Comment by javier123454321
6 hours ago
You know that people studying a second language often study native pronunciation, right? Thats just standard curricula for language acquisition. Youre fishing for racism where theres none.
6 hours ago
You know that people studying a second language often study native pronunciation, right? Thats just standard curricula for language acquisition. Youre fishing for racism where theres none.
English is one of the two official languages of the Philippines, so their English accent is native, just as much as the English accent, Scottish accent, American accent, NYC accent, etc.
Sure, there's no such thing as a native accent. In the end these are all concepts and if you dig down the semantic value of the label is blurry at the edges.

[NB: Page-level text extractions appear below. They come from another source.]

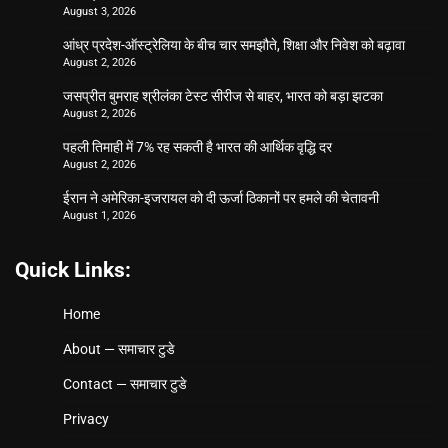
August 3, 2026
आंध्र प्रदेश-ऑस्ट्रेलिया के बीच चार समझौते, शिक्षा और निवेश को बढ़ावा
August 2, 2026
जसप्रीत बुमराह श्रीलंका टेस्ट सीरीज से बाहर, भारत को बड़ा झटका
August 2, 2026
पहली तिमाही में 7% रह सकती है भारत की आर्थिक वृद्धि दर
August 2, 2026
ईरान ने अमेरिका-इजरायल को दी ऊर्जा ठिकानों पर हमले की चेतावनी
August 1, 2026
Quick Links:
Home
About — समाचार टुडे
Contact — समाचार टुडे
Privacy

Language is a malleable construct of agreement which corresponds to an ever flowing ever changing loosely defined idea, and you cannot point to a proper category that transcends cultural and social norms and stratification. We can play the post-structuralist game, but you're not engaging in good faith.
Language is useful insofar as it lets you communicate, and if you lack the phonemes the meaning of your words will be misinterpreted and misunderstood. Learning a more common accent is a reality that has incredible utility and is not in itself racist. At any rate, there's enough variation between the English commonly spoken by Philippinos that it's considered a dialect: https://en.wikipedia.org/wiki/Philippine_English.
There's definitely racism in a global apartheid.
I understand the words you are saying, but struggling to make sense of what you are trying to say. We're talking in this thread about learning a native accent in a second language. I do the same when I am learning Hungarian, as the phonemes are different than what I am used to in my native tongues.